━━━━━ DATASET EXCERPTS
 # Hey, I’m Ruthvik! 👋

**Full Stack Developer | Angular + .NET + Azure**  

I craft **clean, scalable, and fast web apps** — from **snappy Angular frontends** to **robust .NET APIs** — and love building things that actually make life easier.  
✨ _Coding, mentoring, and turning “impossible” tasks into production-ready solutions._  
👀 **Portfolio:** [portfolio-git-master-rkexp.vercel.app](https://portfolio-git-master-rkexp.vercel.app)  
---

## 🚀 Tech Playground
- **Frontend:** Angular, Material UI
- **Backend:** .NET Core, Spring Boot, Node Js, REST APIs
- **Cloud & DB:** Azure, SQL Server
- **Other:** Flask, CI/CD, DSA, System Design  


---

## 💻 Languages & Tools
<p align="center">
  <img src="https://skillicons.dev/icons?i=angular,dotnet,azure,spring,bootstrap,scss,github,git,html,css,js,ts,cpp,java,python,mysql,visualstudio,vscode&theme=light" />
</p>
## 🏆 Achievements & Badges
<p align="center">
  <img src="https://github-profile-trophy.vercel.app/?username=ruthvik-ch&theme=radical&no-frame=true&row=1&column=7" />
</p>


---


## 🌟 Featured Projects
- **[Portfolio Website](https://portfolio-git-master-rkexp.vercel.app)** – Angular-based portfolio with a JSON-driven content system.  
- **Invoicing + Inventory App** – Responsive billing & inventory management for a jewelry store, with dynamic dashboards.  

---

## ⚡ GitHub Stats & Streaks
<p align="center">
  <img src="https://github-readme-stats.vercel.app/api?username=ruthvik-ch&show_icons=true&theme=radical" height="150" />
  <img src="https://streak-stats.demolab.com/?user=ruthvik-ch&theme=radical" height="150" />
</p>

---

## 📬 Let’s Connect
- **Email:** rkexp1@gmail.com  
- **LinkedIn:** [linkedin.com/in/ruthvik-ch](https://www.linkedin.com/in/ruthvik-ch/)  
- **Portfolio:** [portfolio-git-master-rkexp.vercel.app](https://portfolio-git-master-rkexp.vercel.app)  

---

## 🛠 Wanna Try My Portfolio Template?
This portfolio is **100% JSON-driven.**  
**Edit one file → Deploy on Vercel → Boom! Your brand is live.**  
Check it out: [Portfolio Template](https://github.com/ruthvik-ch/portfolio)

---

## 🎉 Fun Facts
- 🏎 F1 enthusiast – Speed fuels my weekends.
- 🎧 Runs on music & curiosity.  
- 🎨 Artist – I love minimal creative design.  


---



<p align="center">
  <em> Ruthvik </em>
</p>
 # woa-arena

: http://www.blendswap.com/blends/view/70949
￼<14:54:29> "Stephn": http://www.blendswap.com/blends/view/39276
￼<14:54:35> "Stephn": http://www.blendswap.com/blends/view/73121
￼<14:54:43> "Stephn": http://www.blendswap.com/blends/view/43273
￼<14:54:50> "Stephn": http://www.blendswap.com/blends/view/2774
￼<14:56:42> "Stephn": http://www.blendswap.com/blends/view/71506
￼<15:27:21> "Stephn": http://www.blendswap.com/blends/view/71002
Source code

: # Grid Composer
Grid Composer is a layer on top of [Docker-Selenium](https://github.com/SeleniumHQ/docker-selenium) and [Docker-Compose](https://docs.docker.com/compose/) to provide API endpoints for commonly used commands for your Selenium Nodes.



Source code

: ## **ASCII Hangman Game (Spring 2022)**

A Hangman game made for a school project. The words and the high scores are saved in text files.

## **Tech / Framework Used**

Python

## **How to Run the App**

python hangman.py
━━━━━━━━━━
━━━━━ DATASET EXCERPTS
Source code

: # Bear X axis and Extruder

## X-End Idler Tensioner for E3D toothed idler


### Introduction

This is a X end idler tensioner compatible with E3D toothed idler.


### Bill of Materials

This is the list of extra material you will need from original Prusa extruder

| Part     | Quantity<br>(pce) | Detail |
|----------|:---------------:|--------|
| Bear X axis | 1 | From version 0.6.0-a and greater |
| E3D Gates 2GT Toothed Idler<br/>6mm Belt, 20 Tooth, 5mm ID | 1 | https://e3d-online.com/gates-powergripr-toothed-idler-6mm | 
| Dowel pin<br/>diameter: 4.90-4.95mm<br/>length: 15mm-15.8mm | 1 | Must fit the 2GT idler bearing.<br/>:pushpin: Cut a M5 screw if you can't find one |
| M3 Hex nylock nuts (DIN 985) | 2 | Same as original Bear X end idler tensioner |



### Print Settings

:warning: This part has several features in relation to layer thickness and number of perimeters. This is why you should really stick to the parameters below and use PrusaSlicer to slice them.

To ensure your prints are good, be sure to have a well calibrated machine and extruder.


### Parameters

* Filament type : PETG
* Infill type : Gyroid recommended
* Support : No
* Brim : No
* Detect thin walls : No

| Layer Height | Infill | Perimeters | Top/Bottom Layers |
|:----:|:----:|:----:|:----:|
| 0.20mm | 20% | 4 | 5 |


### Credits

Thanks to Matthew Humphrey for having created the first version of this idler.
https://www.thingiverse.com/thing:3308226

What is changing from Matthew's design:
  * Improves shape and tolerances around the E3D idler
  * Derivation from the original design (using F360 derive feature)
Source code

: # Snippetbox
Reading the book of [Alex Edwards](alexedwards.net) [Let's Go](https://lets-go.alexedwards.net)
━━━━━━━━━━
Copy the data from the line with "axis and Extruder" up to and including the line with "Reading the book", keeping every character unchanged.

: # Bear X axis and Extruder

## X-End Idler Tensioner for E3D toothed idler


### Introduction

This is a X end idler tensioner compatible with E3D toothed idler.


### Bill of Materials

This is the list of extra material you will need from original Prusa extruder

| Part     | Quantity<br>(pce) | Detail |
|----------|:---------------:|--------|
| Bear X axis | 1 | From version 0.6.0-a and greater |
| E3D Gates 2GT Toothed Idler<br/>6mm Belt, 20 Tooth, 5mm ID | 1 | https://e3d-online.com/gates-powergripr-toothed-idler-6mm | 
| Dowel pin<br/>diameter: 4.90-4.95mm<br/>length: 15mm-15.8mm | 1 | Must fit the 2GT idler bearing.<br/>:pushpin: Cut a M5 screw if you can't find one |
| M3 Hex nylock nuts (DIN 985) | 2 | Same as original Bear X end idler tensioner |



### Print Settings

:warning: This part has several features in relation to layer thickness and number of perimeters. This is why you should really stick to the parameters below and use PrusaSlicer to slice them.

To ensure your prints are good, be sure to have a well calibrated machine and extruder.


### Parameters

* Filament type : PETG
* Infill type : Gyroid recommended
* Support : No
* Brim : No
* Detect thin walls : No

| Layer Height | Infill | Perimeters | Top/Bottom Layers |
|:----:|:----:|:----:|:----:|
| 0.20mm | 20% | 4 | 5 |


### Credits

Thanks to Matthew Humphrey for having created the first version of this idler.
https://www.thingiverse.com/thing:3308226

What is changing from Matthew's design:
  * Improves shape and tolerances around the E3D idler
  * Derivation from the original design (using F360 derive feature)
Source code

: # Snippetbox
Reading the book of [Alex Edwards](alexedwards.net) [Let's Go](https://lets-go.alexedwards.net)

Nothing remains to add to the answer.